According to American Society of Plastic Surgeons procedural statistics
between 2000 and 2016 there was a 6% decrease in all cosmetic surgery performed but a 38% decrease in the number of chin operations performed. Between 2013 and 2016 there was a 14% increase in all cosmetic surgery but a 13% decrease in the number of chin augmentation operations. 78% of that decrease were women. Clearly chin surgery is becoming less popular especially for women.

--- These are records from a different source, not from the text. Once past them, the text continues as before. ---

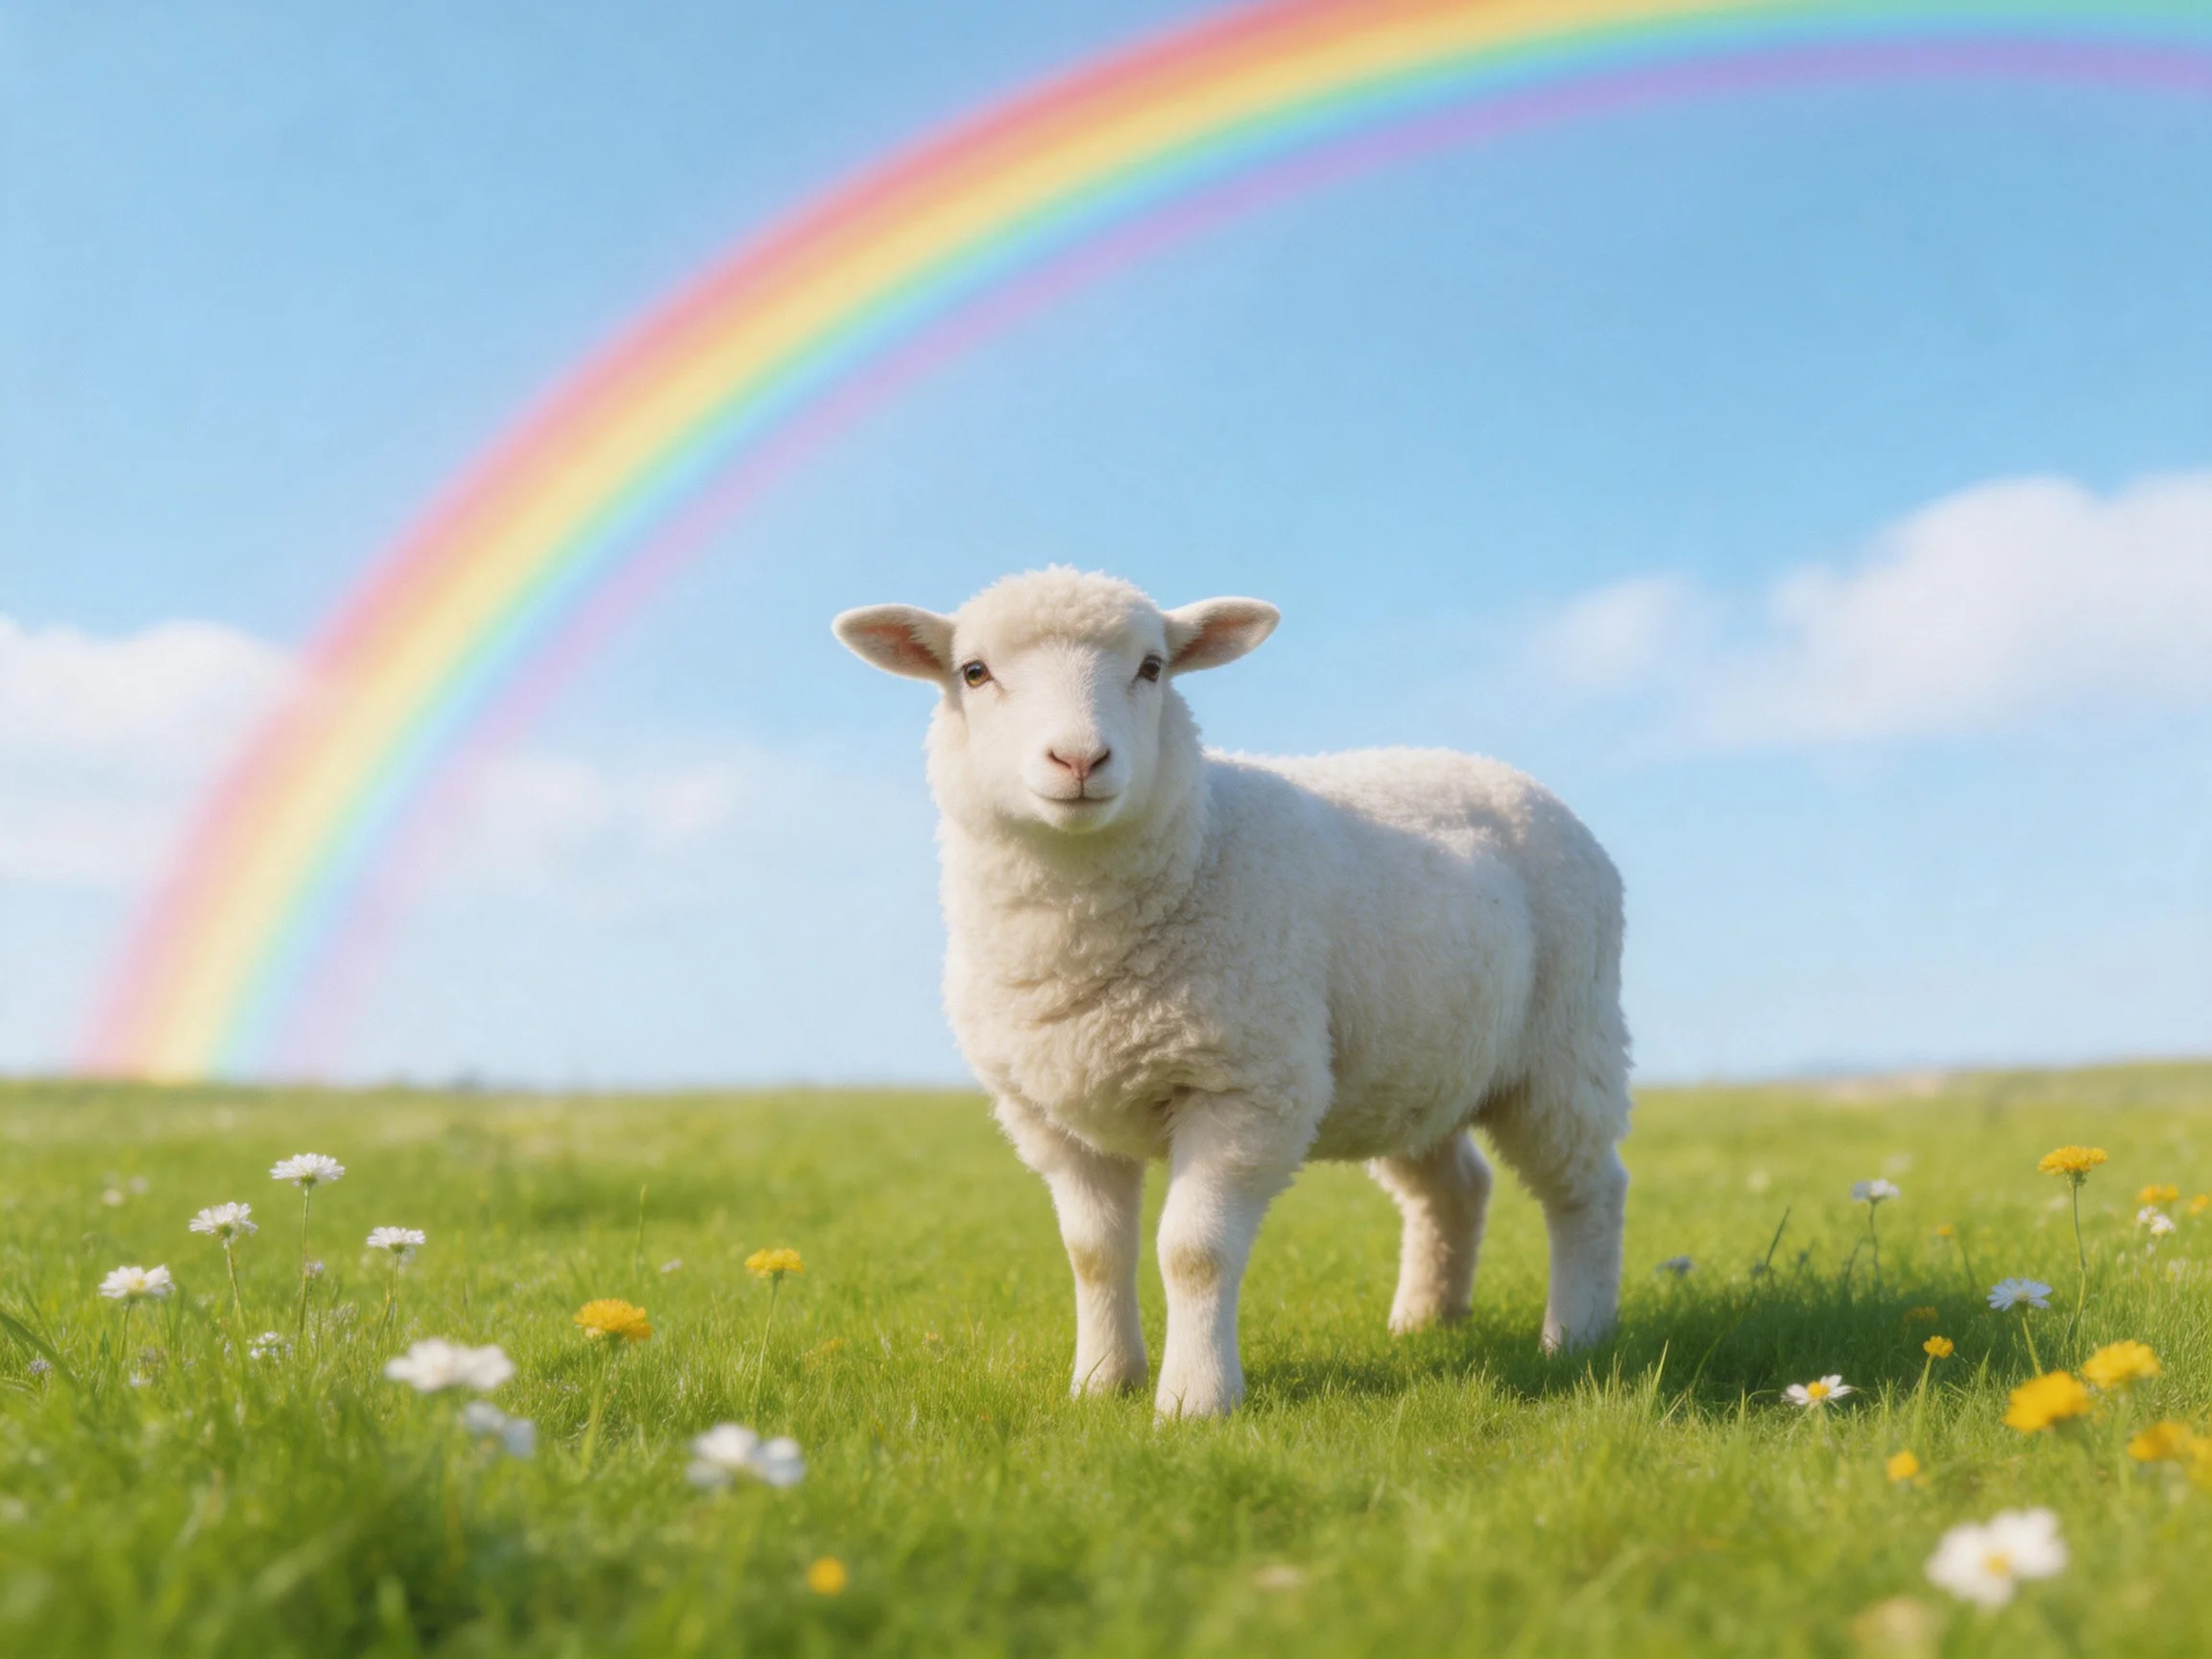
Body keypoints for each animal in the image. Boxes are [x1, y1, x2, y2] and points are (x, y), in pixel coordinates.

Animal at [833, 567, 1632, 1418]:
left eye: (1152, 667)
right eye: (975, 673)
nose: (1079, 759)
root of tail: (1499, 770)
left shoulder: (1246, 1087)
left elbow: (1194, 1251)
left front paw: (1195, 1400)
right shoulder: (1051, 1114)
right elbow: (1092, 1252)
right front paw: (1101, 1383)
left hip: (1566, 1044)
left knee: (1588, 1190)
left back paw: (1576, 1336)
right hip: (1411, 1063)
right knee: (1454, 1189)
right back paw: (1426, 1320)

Chin enlargement can be achieved by bone surgery (genioplasty), chin implant placement or injection of temporary or permanent fillers. Chin implant placement is currently the most popular method of chin enlargement. The implants can be made of silicone, goretex or medpor. Each method and type of implant is associated with its own pros and cons. The decrease in number of augmentation surgeries being performed is therefore likely due to dissatisfaction with chin implants. I covered the pros and cons of different implant materials in a previously blog Facial Implants – cheeks, chin, jaw. The assessment of results for any of these methods focuses on the front to back chin projection, resolution of dimpled chin skin (mentalis muscle strain) and symmetry visible on a frontal view. For middle aged and older patients the presence and severity of marionette lines and lower lip-chin grooves also impact the results and are less likely to be improved by implants alone. This blog will focus on the methods themselves and their pros and cons.

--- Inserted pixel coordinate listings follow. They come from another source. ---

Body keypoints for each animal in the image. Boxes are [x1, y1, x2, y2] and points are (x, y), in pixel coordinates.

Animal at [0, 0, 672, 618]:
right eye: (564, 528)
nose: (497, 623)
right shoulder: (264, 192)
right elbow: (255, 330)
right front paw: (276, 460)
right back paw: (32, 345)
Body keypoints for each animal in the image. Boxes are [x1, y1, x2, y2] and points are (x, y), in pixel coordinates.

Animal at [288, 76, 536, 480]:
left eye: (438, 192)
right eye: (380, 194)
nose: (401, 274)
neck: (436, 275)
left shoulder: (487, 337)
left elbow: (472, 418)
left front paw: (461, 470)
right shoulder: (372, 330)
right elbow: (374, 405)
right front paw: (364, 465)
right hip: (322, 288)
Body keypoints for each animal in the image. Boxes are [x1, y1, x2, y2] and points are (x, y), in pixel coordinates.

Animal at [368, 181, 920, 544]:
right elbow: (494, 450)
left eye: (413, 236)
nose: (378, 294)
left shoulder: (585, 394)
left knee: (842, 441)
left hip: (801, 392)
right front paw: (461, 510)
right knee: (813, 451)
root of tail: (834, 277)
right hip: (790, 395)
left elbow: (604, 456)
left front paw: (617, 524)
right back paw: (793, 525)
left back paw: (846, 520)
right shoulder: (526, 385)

|bone surgery (genioplasty)||can lengthen vertically and front to back||more swelling longer recovery time, blood supply to bone can be compromised, step off at outer corners of the bone cut, teeth can be damaged|
|chin implant||permanent, squared male chin achievable||visibility, possible implant displacement, possible infection|
|injectable filler||local anesthesia only, quick recovery||most only give temporary result, can only increase front to back projection|
|injected fat graft||can be performed under local anesthesia, ideal for lower lip-chin groove filling, permanent||unpredictable fat survival that can cause uneven contour or asymmetry, cannot form a square male chin, can only increase front to back projection, may need more than 1 session to achieve the desired result, can change with weight gain or loss|
A published prospective study of 42 consecutive patients (32 female and 10 male aged 19 to 50 years mean age 28 years) who underwent chin augmentation by means of fat grafting between October of 2014 and January of 2016 showed that injection of 4 to 10cc (average 7.5cc) of fat reliably augmented the chin. All patients had not previously had chin surgery and wanted/needed only front to back chin augmentation without vertical lengthening. At 6 month follow up after surgery these patients retained 82% of the injected fat with resulting increased front to back chin projections of 3 to 11mm (average 7mm). The degree of fat survival was not related to the amount of fat injection in these small amounts. Only 3 of these patients requested another procedure for additional chin projection despite all 3 having gained more than 6mm in projection from the first procedure.
Weakness of the chin has been associated with up to 30 percent of rhinoplasty patients. Nevertheless, many rhinoplasty patients are not ready to commit to an implant to improve the chin area. These patients are much more likely to accept fat grafting to improve the chin contour. The recent increasing use of injected fat graft chin augmentation may make chin augmentation more popular with female patients.
Before (top) and 5 months after (bottom) surgery photos of secondary facelift and injection fat grafting to the chin. The marionette and laugh lines were reduced by a combination of facelift and fat grafting. 5cc of fat was placed in the lower lip chin groove and 8cc was placed directly into the chin. To rejuvenate the area and reduce chin dimpling (mentalis muscle strain).